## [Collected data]
○ ○ ○ ○ ○ ○ ○
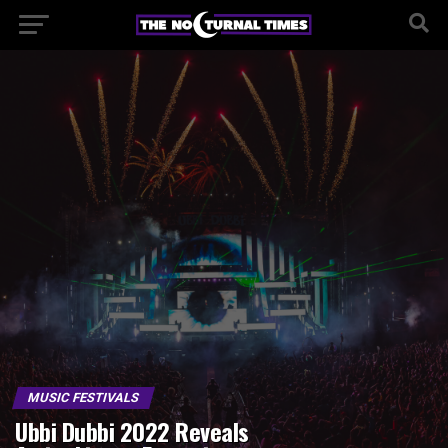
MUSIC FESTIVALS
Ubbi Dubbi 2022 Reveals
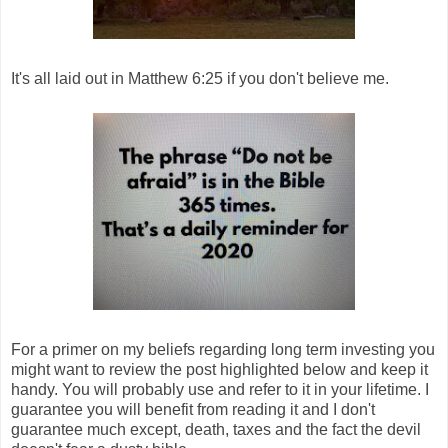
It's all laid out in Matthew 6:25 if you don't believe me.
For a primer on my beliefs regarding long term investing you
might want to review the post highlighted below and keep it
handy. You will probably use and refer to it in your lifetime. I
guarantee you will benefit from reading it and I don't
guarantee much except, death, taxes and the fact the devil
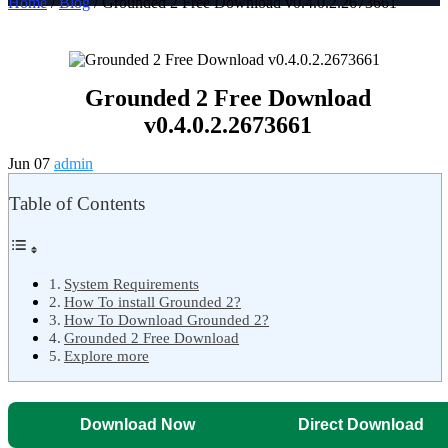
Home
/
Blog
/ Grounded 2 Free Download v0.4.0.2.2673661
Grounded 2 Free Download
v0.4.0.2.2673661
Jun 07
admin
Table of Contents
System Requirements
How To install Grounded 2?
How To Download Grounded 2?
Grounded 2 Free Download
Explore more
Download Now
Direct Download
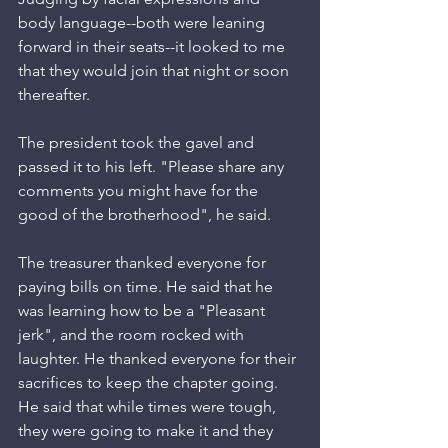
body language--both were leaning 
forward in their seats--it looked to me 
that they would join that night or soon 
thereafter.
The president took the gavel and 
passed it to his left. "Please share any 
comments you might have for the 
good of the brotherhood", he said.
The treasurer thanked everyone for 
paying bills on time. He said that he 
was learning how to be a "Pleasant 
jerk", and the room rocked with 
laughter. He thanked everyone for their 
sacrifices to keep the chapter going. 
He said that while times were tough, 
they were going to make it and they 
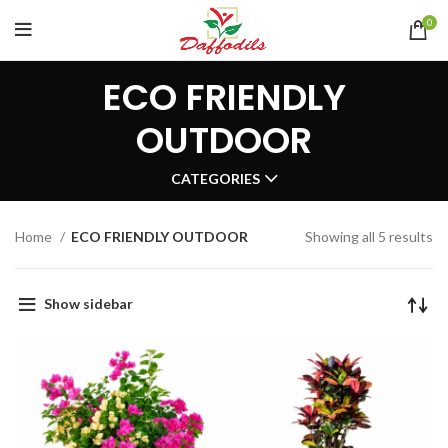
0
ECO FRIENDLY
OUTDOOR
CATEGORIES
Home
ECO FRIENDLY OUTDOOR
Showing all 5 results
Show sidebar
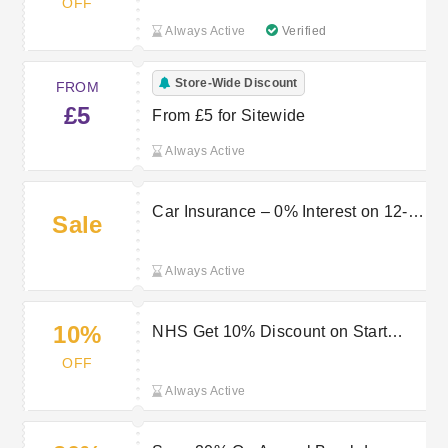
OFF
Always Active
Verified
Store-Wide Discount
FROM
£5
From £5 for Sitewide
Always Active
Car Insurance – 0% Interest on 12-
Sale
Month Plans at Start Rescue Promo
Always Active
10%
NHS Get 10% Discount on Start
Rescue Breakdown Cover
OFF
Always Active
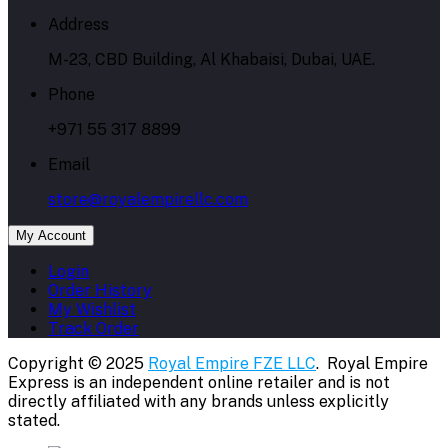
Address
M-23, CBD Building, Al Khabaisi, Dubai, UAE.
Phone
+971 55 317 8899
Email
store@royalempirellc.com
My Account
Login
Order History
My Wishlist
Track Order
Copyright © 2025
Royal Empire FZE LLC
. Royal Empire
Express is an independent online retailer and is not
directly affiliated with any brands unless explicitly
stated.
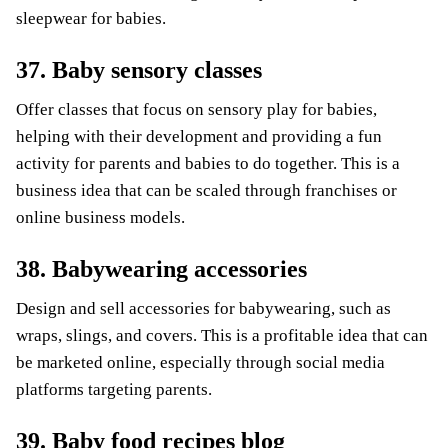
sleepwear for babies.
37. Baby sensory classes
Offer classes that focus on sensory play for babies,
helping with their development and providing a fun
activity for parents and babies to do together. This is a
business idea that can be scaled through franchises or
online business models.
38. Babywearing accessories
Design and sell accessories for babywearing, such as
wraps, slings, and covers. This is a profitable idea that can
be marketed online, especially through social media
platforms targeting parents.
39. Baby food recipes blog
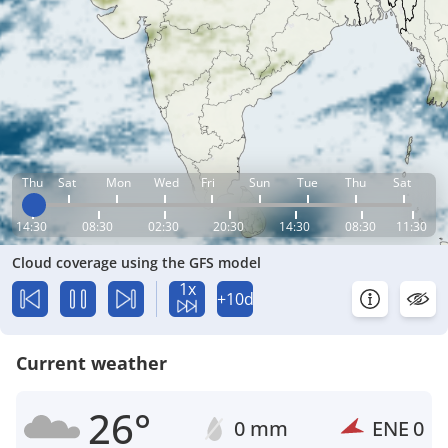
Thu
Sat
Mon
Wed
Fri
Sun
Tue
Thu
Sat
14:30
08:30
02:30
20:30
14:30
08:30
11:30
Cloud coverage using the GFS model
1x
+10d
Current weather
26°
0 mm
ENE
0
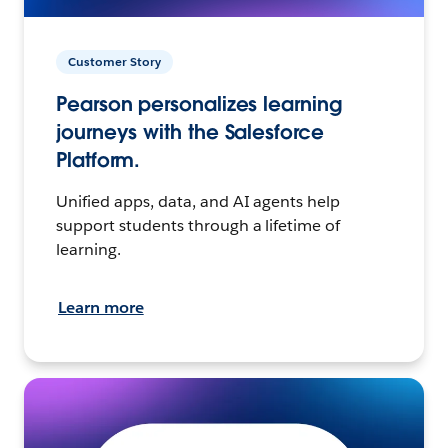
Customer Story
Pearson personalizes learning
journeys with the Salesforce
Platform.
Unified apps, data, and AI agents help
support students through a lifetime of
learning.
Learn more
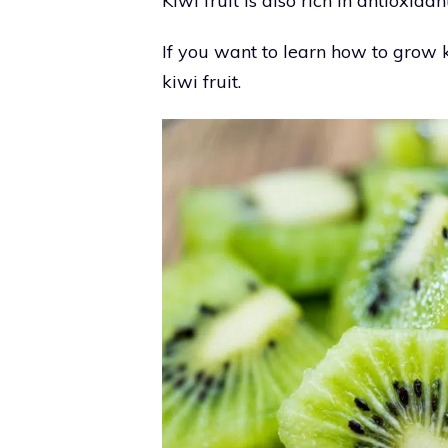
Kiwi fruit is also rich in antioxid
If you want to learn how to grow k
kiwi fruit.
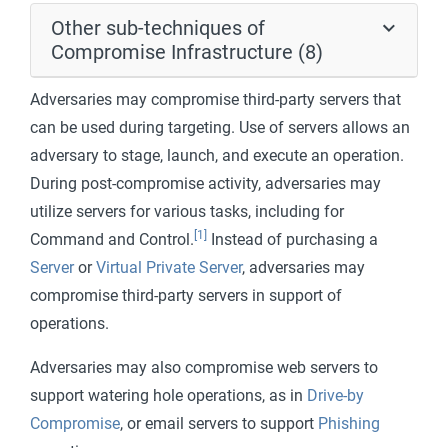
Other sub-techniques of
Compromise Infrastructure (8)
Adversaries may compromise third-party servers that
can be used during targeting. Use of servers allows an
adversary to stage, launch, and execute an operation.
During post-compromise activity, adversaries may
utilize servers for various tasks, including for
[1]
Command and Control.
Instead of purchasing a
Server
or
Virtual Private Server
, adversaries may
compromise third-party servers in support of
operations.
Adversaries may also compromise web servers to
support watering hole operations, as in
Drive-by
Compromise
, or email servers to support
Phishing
○ ○ ○ ○ ○ ○ ○
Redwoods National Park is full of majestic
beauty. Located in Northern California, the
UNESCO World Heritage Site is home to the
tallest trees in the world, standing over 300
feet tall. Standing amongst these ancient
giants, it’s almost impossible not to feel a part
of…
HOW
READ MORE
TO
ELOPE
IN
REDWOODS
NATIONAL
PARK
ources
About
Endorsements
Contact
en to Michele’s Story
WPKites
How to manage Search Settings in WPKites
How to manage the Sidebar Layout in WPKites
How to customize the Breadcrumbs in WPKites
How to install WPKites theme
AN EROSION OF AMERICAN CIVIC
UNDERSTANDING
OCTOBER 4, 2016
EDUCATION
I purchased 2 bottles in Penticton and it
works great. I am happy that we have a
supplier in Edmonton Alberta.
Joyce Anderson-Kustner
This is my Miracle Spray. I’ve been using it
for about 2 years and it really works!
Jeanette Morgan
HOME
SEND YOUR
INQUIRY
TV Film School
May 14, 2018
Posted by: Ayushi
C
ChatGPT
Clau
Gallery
○ ○ ○ ○ ○ ○ ○
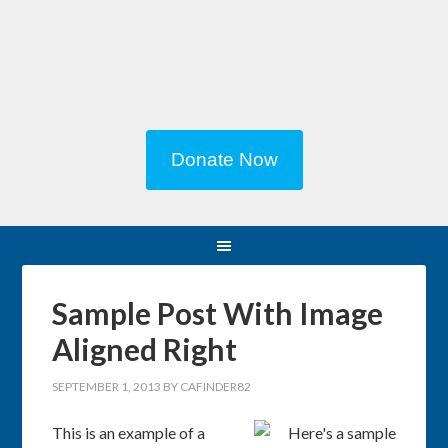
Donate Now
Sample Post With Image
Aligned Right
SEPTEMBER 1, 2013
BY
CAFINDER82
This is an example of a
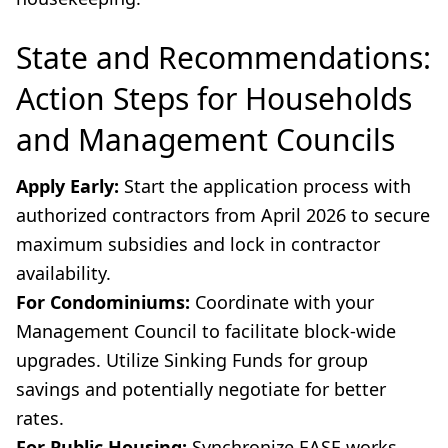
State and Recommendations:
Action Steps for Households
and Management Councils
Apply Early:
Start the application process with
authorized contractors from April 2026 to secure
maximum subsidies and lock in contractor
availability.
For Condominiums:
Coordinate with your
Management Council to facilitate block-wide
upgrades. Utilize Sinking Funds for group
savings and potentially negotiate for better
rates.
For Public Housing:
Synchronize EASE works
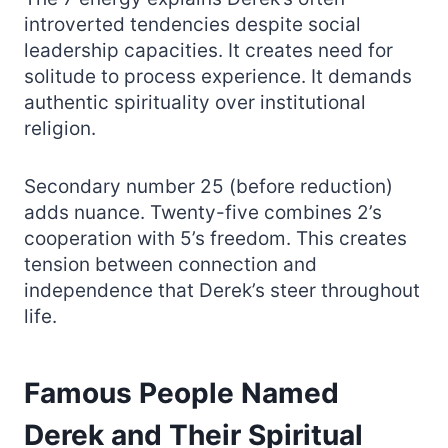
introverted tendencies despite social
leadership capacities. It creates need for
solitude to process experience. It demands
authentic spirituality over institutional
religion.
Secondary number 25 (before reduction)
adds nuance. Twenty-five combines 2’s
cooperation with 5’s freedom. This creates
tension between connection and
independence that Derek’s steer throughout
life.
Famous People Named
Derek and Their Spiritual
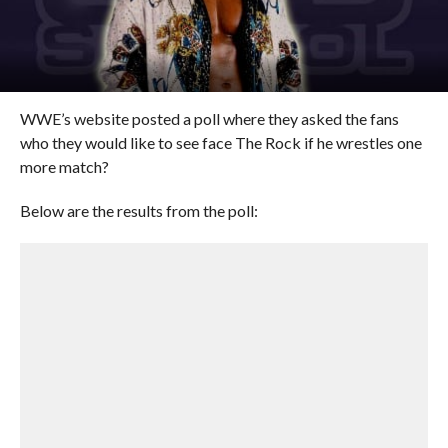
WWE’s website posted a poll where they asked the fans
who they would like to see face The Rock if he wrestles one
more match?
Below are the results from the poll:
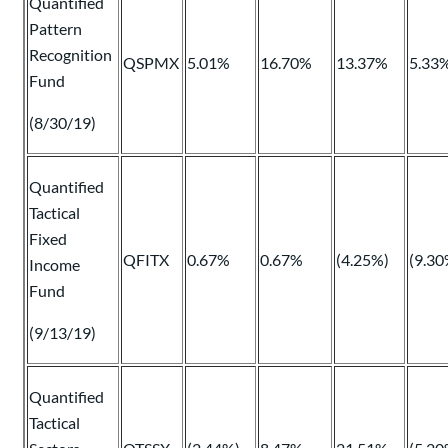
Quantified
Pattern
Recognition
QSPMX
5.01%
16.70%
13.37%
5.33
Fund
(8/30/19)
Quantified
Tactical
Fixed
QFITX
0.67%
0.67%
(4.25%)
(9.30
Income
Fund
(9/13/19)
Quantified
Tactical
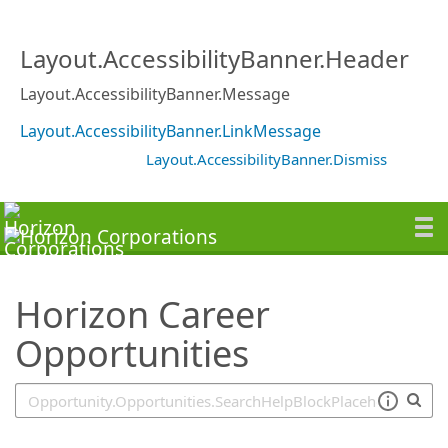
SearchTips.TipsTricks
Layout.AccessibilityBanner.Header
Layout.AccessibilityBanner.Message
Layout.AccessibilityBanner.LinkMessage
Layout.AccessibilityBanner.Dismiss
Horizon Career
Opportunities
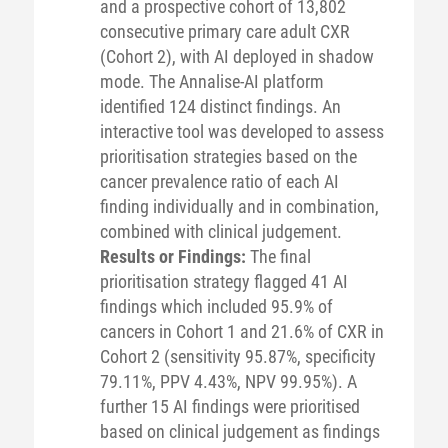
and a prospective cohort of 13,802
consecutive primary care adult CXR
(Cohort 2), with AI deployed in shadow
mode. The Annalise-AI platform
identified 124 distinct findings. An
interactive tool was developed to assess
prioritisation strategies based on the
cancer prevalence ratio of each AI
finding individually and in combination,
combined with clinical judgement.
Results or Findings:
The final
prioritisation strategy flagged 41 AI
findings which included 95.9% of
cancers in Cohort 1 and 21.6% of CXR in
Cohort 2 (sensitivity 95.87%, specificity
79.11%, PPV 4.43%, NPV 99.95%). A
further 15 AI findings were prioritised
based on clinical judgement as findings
○ ○ ○ ○ ○ ○ ○
## [HOW TO COMPLETE THIS TASK]
Give the number of lines in the records above that contain "operations", with no other words.

## [TASK RESULT]
2